Chart-based quiz items:
[Start of Attachment]

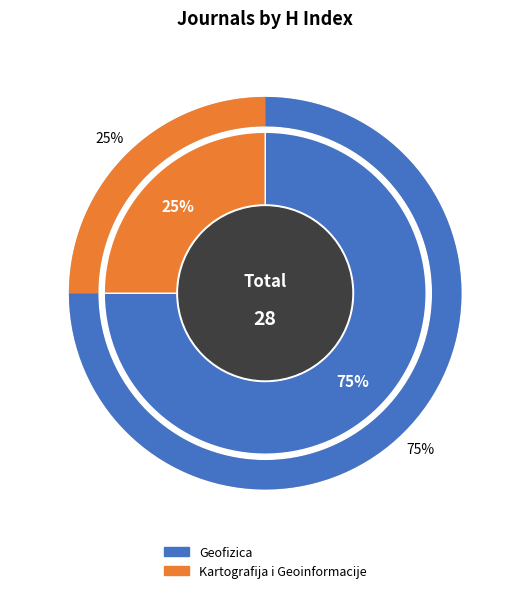

How many slices are in this pie chart?

2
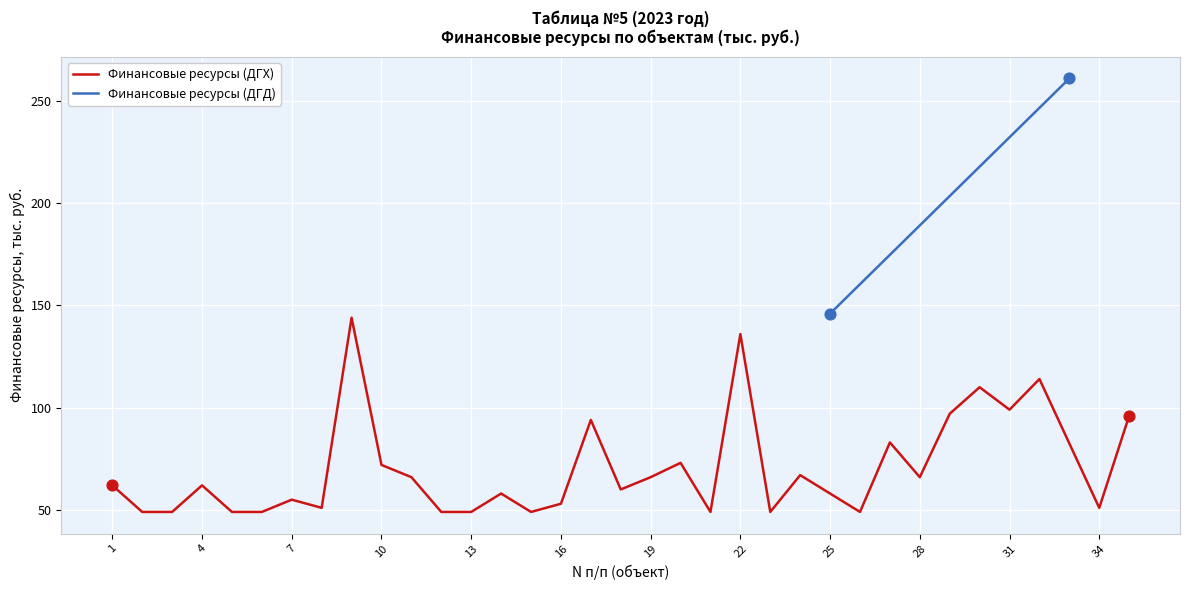

Is it true that Финансовые ресурсы (ДГХ) equals 49 at 13?

True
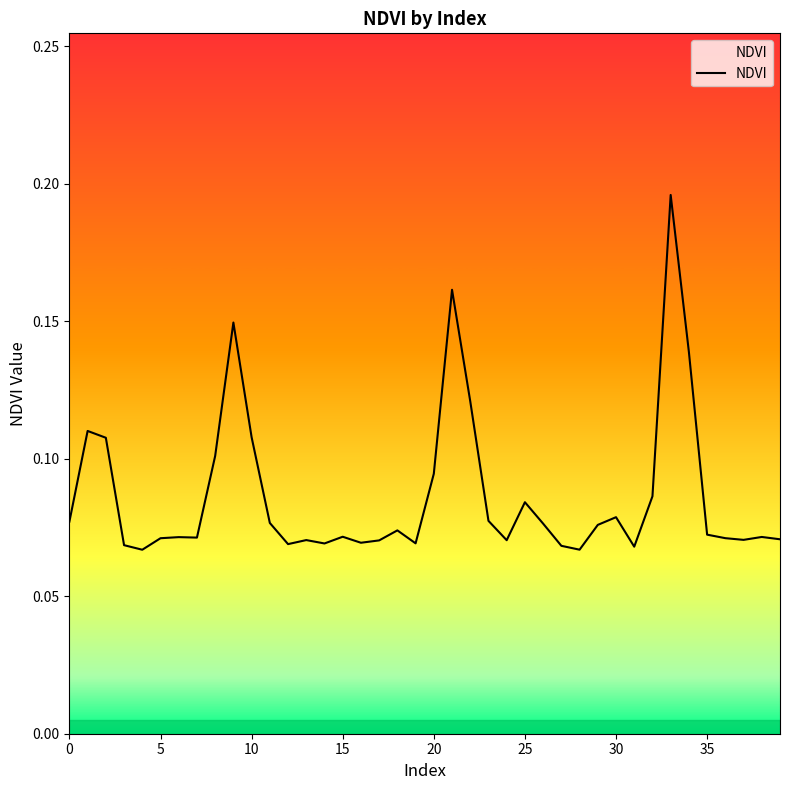

How many lines are shown in the chart?

1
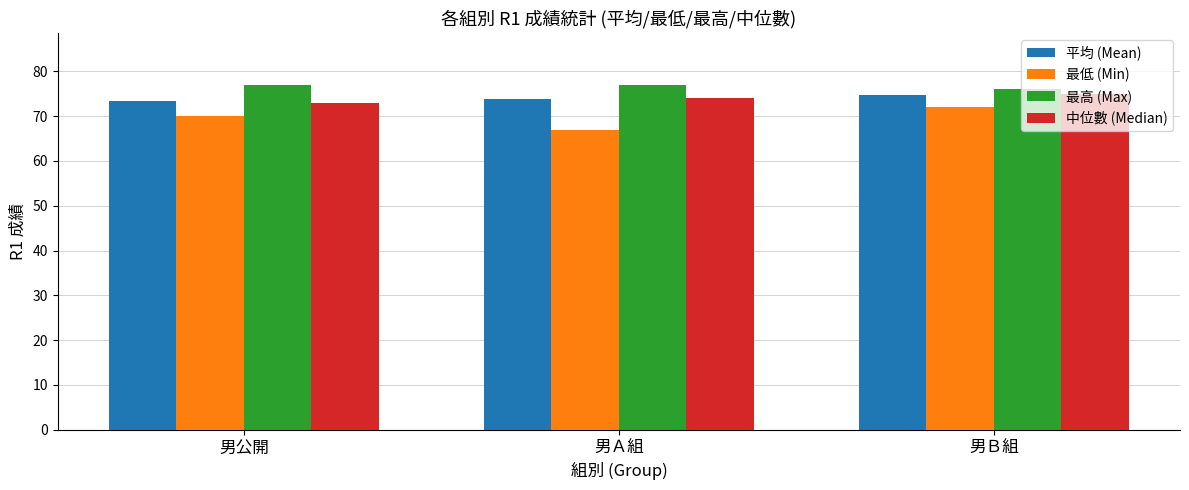

True or false: 平均 (Mean) has a value of 45.2 at 男Ａ組.

False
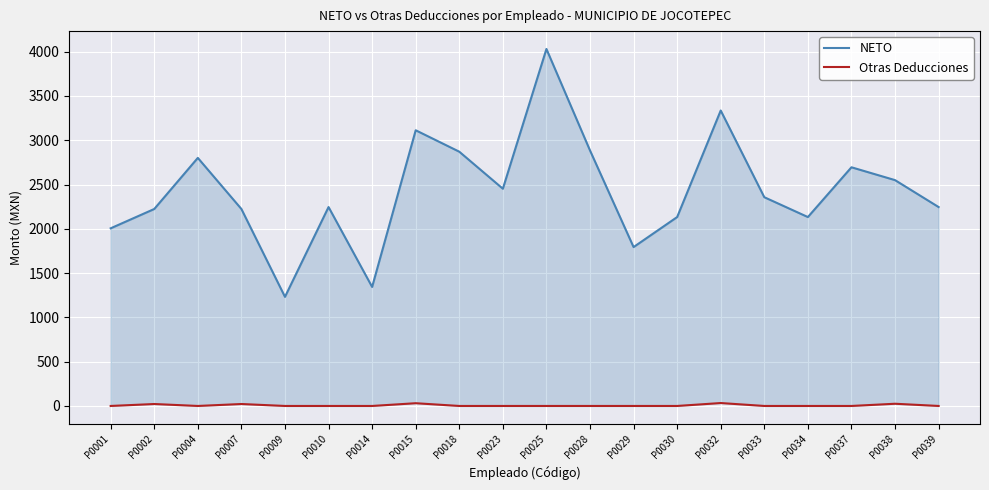

True or false: Otras Deducciones has a value of 0 at P0028.

True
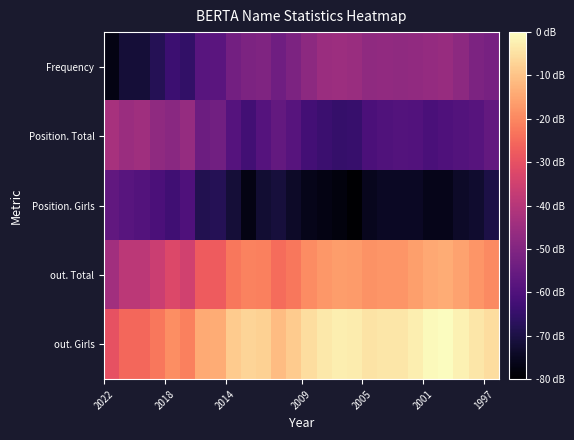

List the series in order of their peak value, lowest first.

Position. Girls, Frequency, Position. Total, out. Total, out. Girls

[End of Attachment]

## Task instructions
Present every non-blank line of the records above as a Markdown table with the columns Row and Line, numbering the rows in order. Omit the pictures.

## Answer below
| Row | Line |
|---|---|
| 1 | How many slices are in this pie chart? |
| 2 | 2 |
| 3 | Is it true that Финансовые ресурсы (ДГХ) equals 49 at 13? |
| 4 | True |
| 5 | How many lines are shown in the chart? |
| 6 | 1 |
| 7 | True or false: 平均 (Mean) has a value of 45.2 at 男Ａ組. |
| 8 | False |
| 9 | True or false: Otras Deducciones has a value of 0 at P0028. |
| 10 | True |
| 11 | List the series in order of their peak value, lowest first. |
| 12 | Position. Girls, Frequency, Position. Total, out. Total, out. Girls |